** YOUR TASK **
Write out the part of the bit-counting thread below between "Vincent Fatica" and "explained to me.", inclusive.

Hello,

    What's the fastest way to count the number of 'ON' bits in a given
'long' value? I ask this bizzare question because I'm writing a little
utility that deals with IP addresses and subnet masks. For example, if I
have:

    unsigned long lSubnetMask=0xfffffff0;
    char cBitCount=countTheBits(lSubnetMask);
    assert(cBitCount==28);

    How would I implement countTheBits()?

    The only way that I can think of to approach this problem is to enter a
loop, ANDing lSubnetMask by: 0x01,0x02,0x04,0x08...0x80000000 and simply
count the number of times that the AND operation returns non-zero. That's a
lot of loop iterations, though. Is there a faster way?

--
David Sworder
Software Development

Not really, though your approach is a bit long winded.  The fastest solution
would probably be

int count = 0;
unsigned long lSubnetMask=0xfffffff0;

for (int i=0; i < 32; i++) {
    count += lSubnetMask & (1 <<  i);  // shifts bit i number of times

I'm not sure why you want to know the number of bits in subnet mask though,
since the mask's pertinent information is defined by it's position, not by
how many of them there are.

The coding can be made minimal:

        unsigned i, bitcount = 0;
        for (i=0; i<32; i++) if (bitfield & ((0x00000001)<<i)) bitcount++;

As for fast ... I don't know ... thirty-two "if"s written in assembly with
hard-coded constants for comparison would probably be pretty fast.

 - Vince

Vincent Fatica

Syracuse University Mathematics
http://barnyard.syr.edu/~vefatica/

    The reason that I want to count the bits is that a network ID/subnet
mask is sometimes expressed using the following notation:

192.168.111.0/24

    That is the equivalent of saying, "I have a network ID of 192.168.111.0
with a subnet mask of 255.255.255.0"... The 24 represents the 24 bits that
are set to ON in the subnet mask.... or at least that is how it was
explained to me.

David

Ummm.. no.  since the entire 255.255.255.255 subnet is one 32 bit value, 24
bits would be 3/4 of them, in other words 255.0.0.0

Besides, remember that bitmasks are not evenly distributed.  the bit patter
could look like this:  1010101010101010.  This would count 8 bits, but
clearly it's not equal to 00000000111111111.

I suggest you do some research on bitmasks before writing code to manipulate
them.

Yes, probably.  One that's been around a while is:

#define BX_(x)          ((x) - (((x)>>1)&0x77777777)            \
                             - (((x)>>2)&0x33333333)            \
                             - (((x)>>3)&0x11111111))

** STUDY MATERIAL **

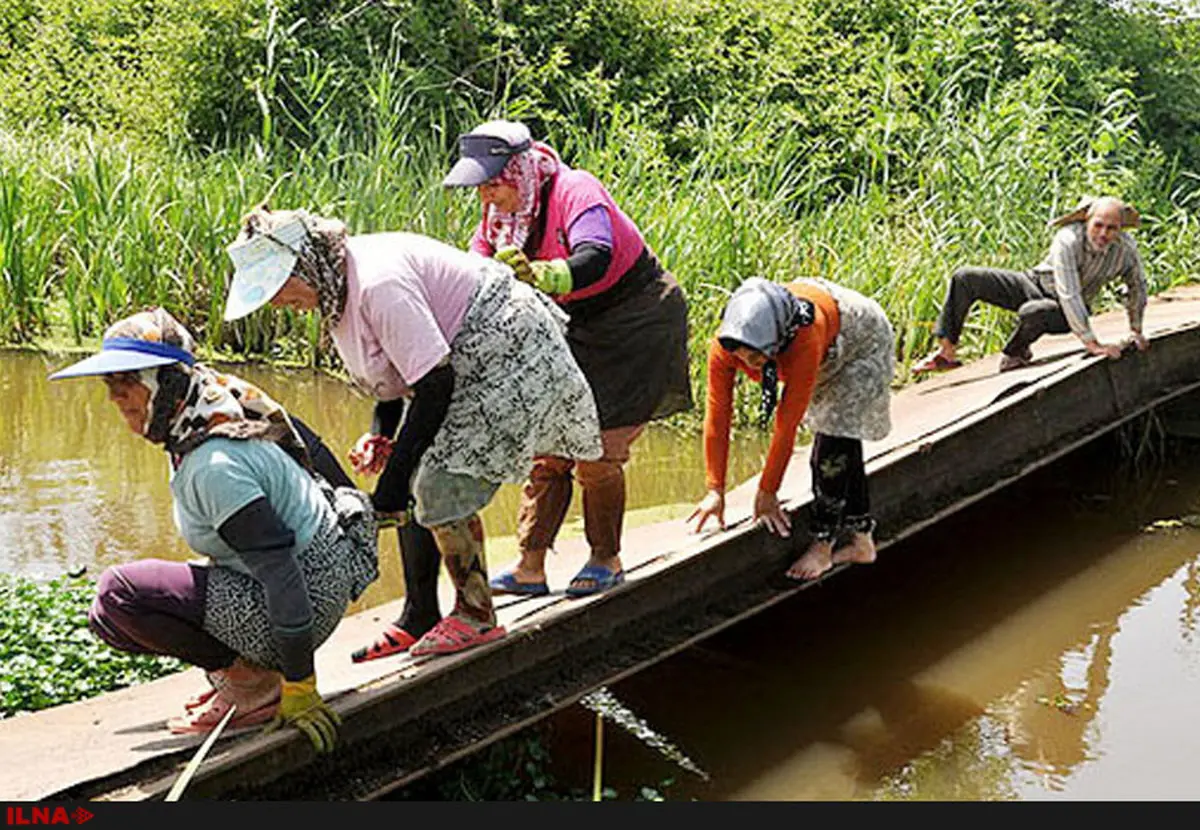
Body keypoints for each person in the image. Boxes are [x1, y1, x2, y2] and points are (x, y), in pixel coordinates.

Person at [221, 205, 603, 657]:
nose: (281, 302)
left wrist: (392, 484)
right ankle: (420, 614)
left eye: (282, 289)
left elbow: (435, 383)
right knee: (414, 477)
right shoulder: (338, 286)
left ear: (305, 265)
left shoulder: (379, 284)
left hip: (504, 345)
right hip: (456, 360)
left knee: (436, 481)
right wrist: (383, 435)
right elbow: (398, 372)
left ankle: (476, 614)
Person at [48, 308, 379, 753]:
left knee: (118, 594)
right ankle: (244, 673)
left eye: (126, 383)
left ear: (163, 384)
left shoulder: (214, 464)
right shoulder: (206, 408)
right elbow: (312, 447)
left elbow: (281, 571)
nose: (115, 398)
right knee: (105, 620)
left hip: (306, 594)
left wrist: (301, 684)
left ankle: (256, 684)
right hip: (303, 581)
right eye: (110, 385)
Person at [443, 119, 692, 598]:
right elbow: (472, 271)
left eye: (492, 184)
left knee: (597, 450)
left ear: (518, 170)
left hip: (635, 320)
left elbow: (594, 255)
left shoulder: (575, 190)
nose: (486, 198)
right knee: (547, 444)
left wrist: (539, 274)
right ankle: (530, 566)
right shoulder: (500, 218)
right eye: (480, 187)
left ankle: (606, 557)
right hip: (572, 324)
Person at [687, 276, 894, 582]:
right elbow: (718, 415)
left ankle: (824, 545)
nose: (750, 365)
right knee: (841, 438)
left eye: (757, 358)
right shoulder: (726, 345)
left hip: (861, 343)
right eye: (743, 358)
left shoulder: (803, 338)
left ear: (778, 340)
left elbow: (786, 426)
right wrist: (715, 489)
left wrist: (768, 491)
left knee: (831, 445)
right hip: (826, 347)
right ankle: (863, 542)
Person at [912, 196, 1150, 375]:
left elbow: (1137, 287)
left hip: (1063, 310)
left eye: (1112, 229)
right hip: (1035, 282)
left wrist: (1135, 330)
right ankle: (947, 353)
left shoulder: (1125, 251)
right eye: (1098, 225)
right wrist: (1094, 345)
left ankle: (1015, 352)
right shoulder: (1068, 239)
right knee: (965, 278)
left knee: (1034, 312)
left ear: (1120, 230)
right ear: (1087, 221)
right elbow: (1066, 286)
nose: (1103, 234)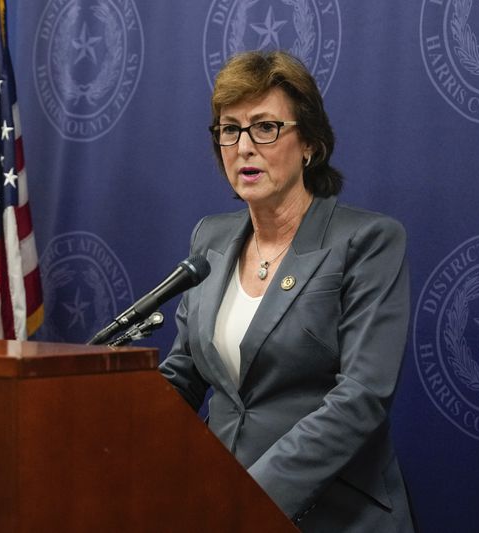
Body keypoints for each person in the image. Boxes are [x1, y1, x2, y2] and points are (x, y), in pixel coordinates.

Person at [159, 51, 415, 531]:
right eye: (229, 129)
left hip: (334, 515)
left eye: (265, 127)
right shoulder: (209, 238)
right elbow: (186, 371)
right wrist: (113, 424)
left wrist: (248, 497)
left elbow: (362, 397)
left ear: (310, 145)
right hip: (220, 504)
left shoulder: (367, 241)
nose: (243, 147)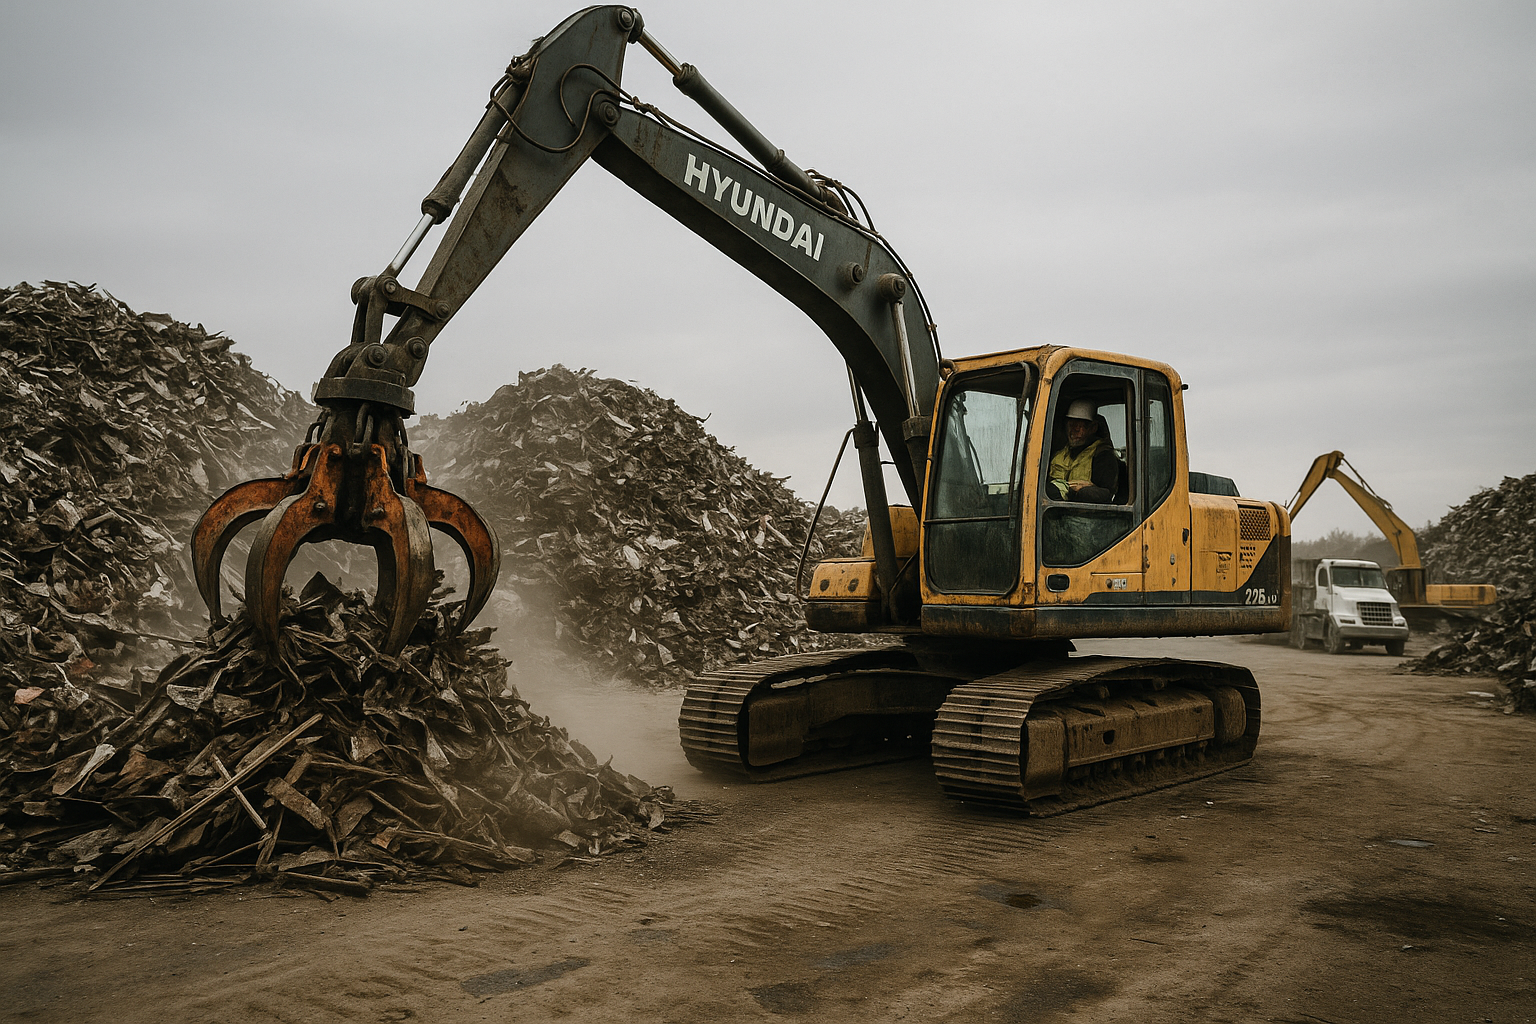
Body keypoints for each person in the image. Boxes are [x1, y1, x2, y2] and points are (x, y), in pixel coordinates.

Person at [1047, 399, 1118, 502]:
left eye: (1079, 426)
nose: (1074, 431)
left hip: (1086, 514)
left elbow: (1105, 496)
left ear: (1093, 428)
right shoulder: (1059, 455)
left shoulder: (1103, 457)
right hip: (1056, 510)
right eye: (1071, 425)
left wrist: (1078, 491)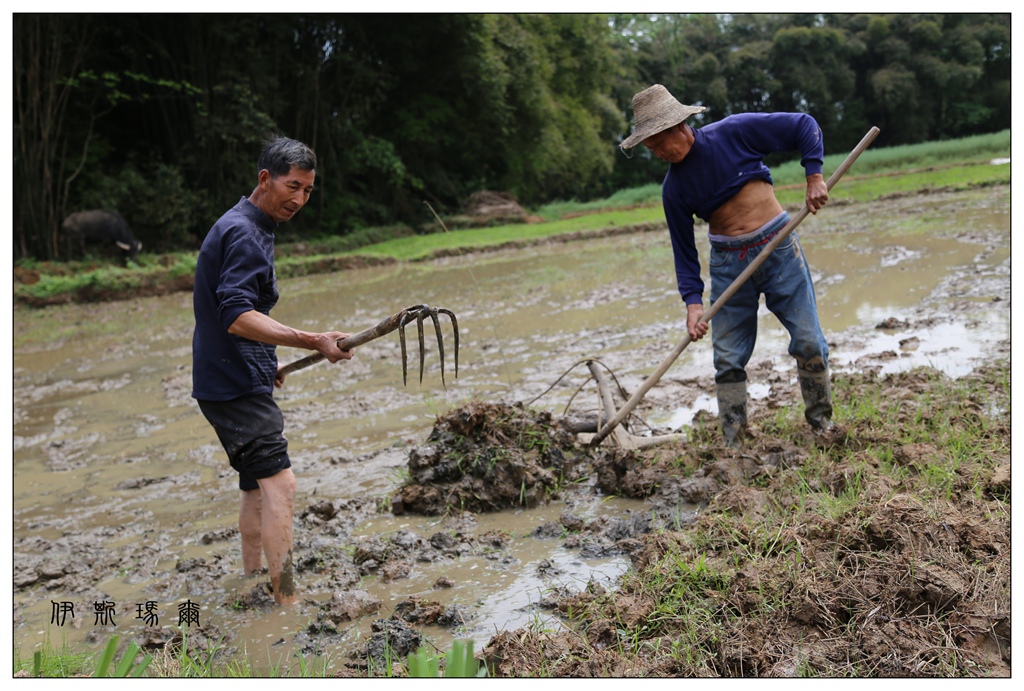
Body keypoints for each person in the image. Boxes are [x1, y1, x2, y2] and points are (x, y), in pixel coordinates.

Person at [620, 84, 835, 448]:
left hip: (778, 247)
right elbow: (684, 251)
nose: (655, 152)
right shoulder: (673, 189)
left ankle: (822, 424)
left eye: (656, 143)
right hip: (728, 264)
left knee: (809, 341)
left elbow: (804, 125)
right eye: (649, 148)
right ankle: (734, 442)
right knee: (728, 358)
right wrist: (693, 305)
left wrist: (814, 176)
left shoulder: (734, 132)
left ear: (677, 126)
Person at [191, 136, 353, 604]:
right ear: (265, 179)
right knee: (281, 483)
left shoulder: (241, 223)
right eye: (292, 186)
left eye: (307, 191)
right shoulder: (245, 233)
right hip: (234, 385)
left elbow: (233, 318)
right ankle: (286, 602)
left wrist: (269, 361)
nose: (299, 199)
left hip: (227, 376)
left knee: (255, 488)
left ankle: (251, 579)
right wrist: (311, 340)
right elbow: (237, 316)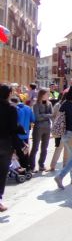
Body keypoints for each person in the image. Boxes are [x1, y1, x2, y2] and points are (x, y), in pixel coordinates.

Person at [1, 84, 28, 212]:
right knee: (2, 172)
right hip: (5, 144)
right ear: (8, 94)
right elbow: (13, 128)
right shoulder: (11, 109)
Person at [30, 88, 53, 172]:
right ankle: (32, 166)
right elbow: (37, 117)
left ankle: (41, 165)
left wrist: (44, 115)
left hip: (47, 127)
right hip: (38, 127)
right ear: (42, 94)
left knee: (45, 148)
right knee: (35, 147)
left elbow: (52, 114)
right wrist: (47, 115)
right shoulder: (36, 104)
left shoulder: (49, 103)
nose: (49, 95)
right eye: (47, 94)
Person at [15, 96, 36, 169]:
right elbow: (33, 119)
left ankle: (20, 168)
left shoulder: (15, 109)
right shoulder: (28, 108)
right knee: (25, 151)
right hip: (26, 134)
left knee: (18, 153)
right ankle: (27, 167)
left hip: (16, 135)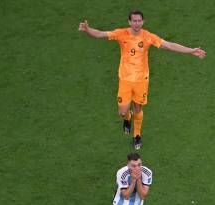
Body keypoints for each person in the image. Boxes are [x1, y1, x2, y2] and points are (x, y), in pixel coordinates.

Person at [78, 10, 206, 149]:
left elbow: (169, 45)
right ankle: (127, 118)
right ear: (129, 22)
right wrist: (88, 29)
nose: (137, 23)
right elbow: (101, 34)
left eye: (139, 21)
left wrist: (191, 51)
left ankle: (137, 135)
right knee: (122, 111)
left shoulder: (148, 37)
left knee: (138, 107)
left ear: (143, 22)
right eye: (134, 21)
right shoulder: (121, 34)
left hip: (141, 80)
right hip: (125, 79)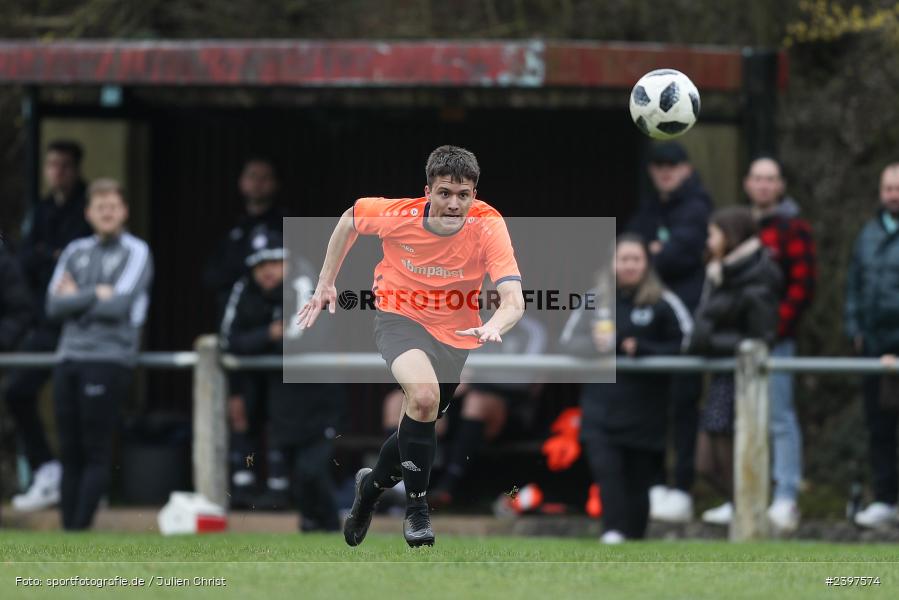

** TASK OUTPUT **
Vincent Fatica

Syracuse University Mathematics
http://barnyard.syr.edu/~vefatica/

    The reason that I want to count the bits is that a network ID/subnet
mask is sometimes expressed using the following notation:

192.168.111.0/24

    That is the equivalent of saying, "I have a network ID of 192.168.111.0
with a subnet mask of 255.255.255.0"... The 24 represents the 24 bits that
are set to ON in the subnet mask.... or at least that is how it was
explained to me.